**Written task A**.
Answer each question from the book summary, one line apiece, marking each answer (i), (ii), (iii):
(i) Which chapter applies the thesis to the child's drawing?
(ii) Against what hardest case does Ch.4 test the thesis?
(iii) Which metaphor accompanies the treatment of speaking-spoken-speech?
**Written task B**. In the book summary, quote the passage that begins at the words "The book proceeds" and stops after "levels of abstraction.".
**Written task C**. Using the book summary, list every chapter it numbers together with the subject or case that chapter takes up.

**Passage given**.
——————————
The book proceeds by progressive deepening: Ch.1 poses the problem (the illusion of pure language), Ch.2 draws on Saussure and psychology to reveal the diacritical structure of language, Ch.3 develops the parallel with painting at length, Ch.4 tests the thesis against the hardest case (the algorithm), Ch.5 extends it to dialogue and intersubjectivity, and Ch.6 (the briefest, perhaps most incomplete) applies it to the child's drawing. Each chapter takes a domain that seems to resist the thesis and shows that expression operates there too. The method is not argumentative in a linear sense but spiral — the same insight (expression as creative deformation) is tested at increasing levels of abstraction.

Concepts Developed

  • speaking-spoken-speech — the earliest extended treatment of langage parlant / langage parlé, with the reading-as-fire metaphor and the full argument about how sedimented language becomes creative speech
  • coherent-deformation — the original appropriation of Malraux's phrase, with the argument that perception already stylizes and that style works "at the point of contact between the painter and the world"
——————————
**Provided data**.
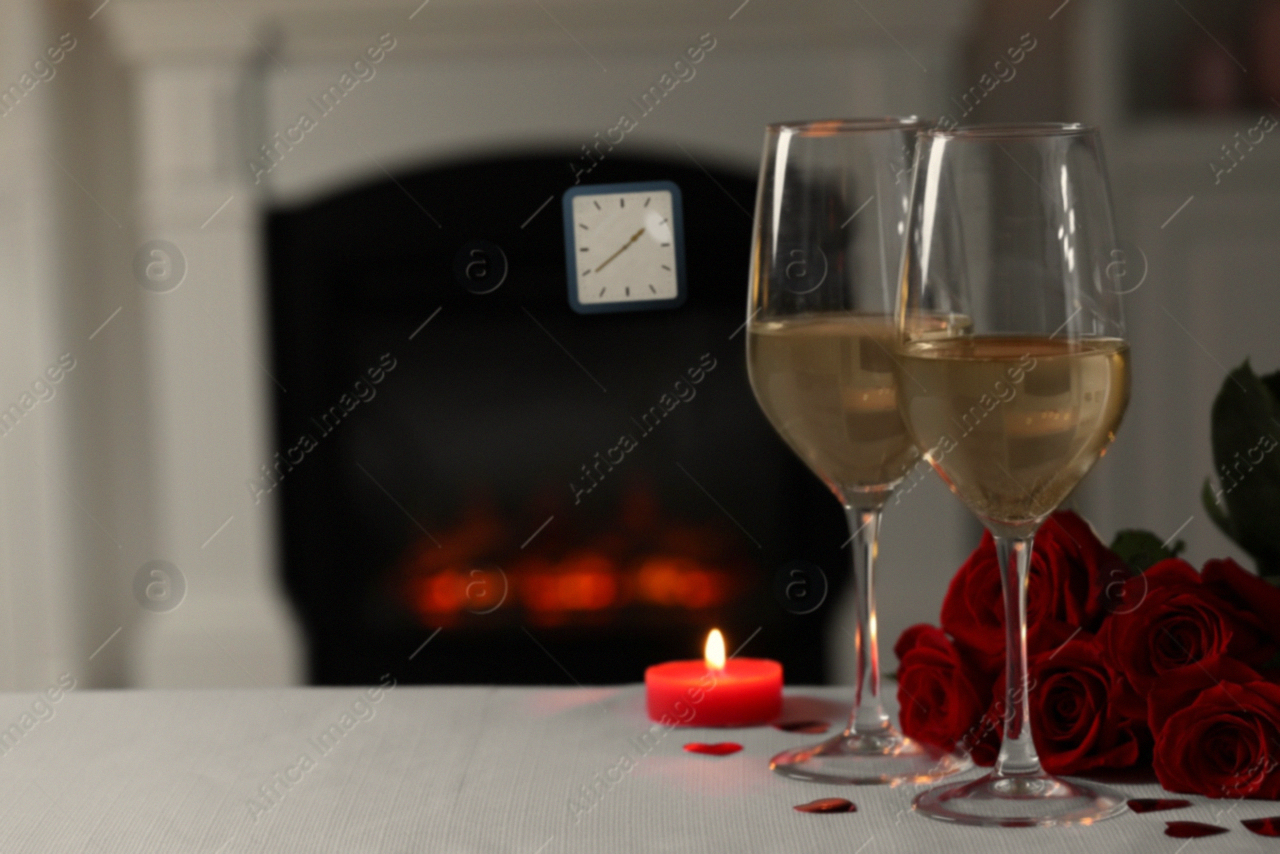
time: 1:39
——————————
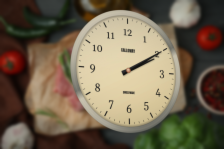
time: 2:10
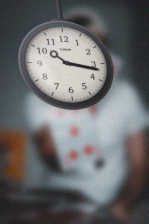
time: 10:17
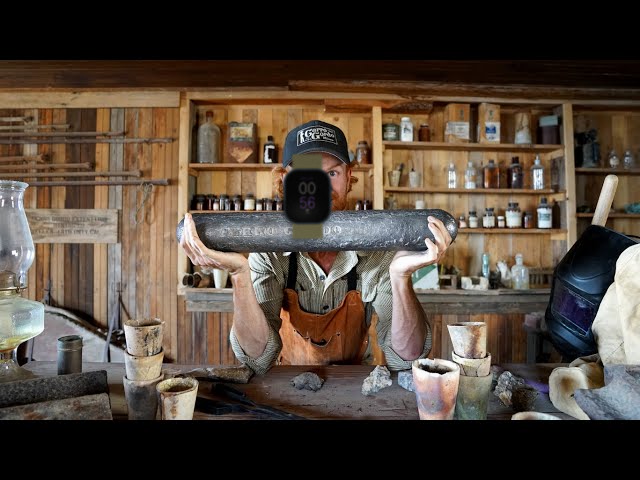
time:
——————————
**Task result A**.
(i) Ch.6
(ii) The algorithm
(iii) The reading-as-fire metaphor

**Task result B**.
The book proceeds by progressive deepening: Ch.1 poses the problem (the illusion of pure language), Ch.2 draws on Saussure and psychology to reveal the diacritical structure of language, Ch.3 develops the parallel with painting at length, Ch.4 tests the thesis against the hardest case (the algorithm), Ch.5 extends it to dialogue and intersubjectivity, and Ch.6 (the briefest, perhaps most incomplete) applies it to the child's drawing. Each chapter takes a domain that seems to resist the thesis and shows that expression operates there too. The method is not argumentative in a linear sense but spiral — the same insight (expression as creative deformation) is tested at increasing levels of abstraction.

**Task result C**.
Ch.1: poses the problem (the illusion of pure language)
Ch.2: the diacritical structure of language, drawing on Saussure and psychology
Ch.3: the parallel with painting
Ch.4: the hardest case, the algorithm
Ch.5: dialogue and intersubjectivity
Ch.6: the child's drawing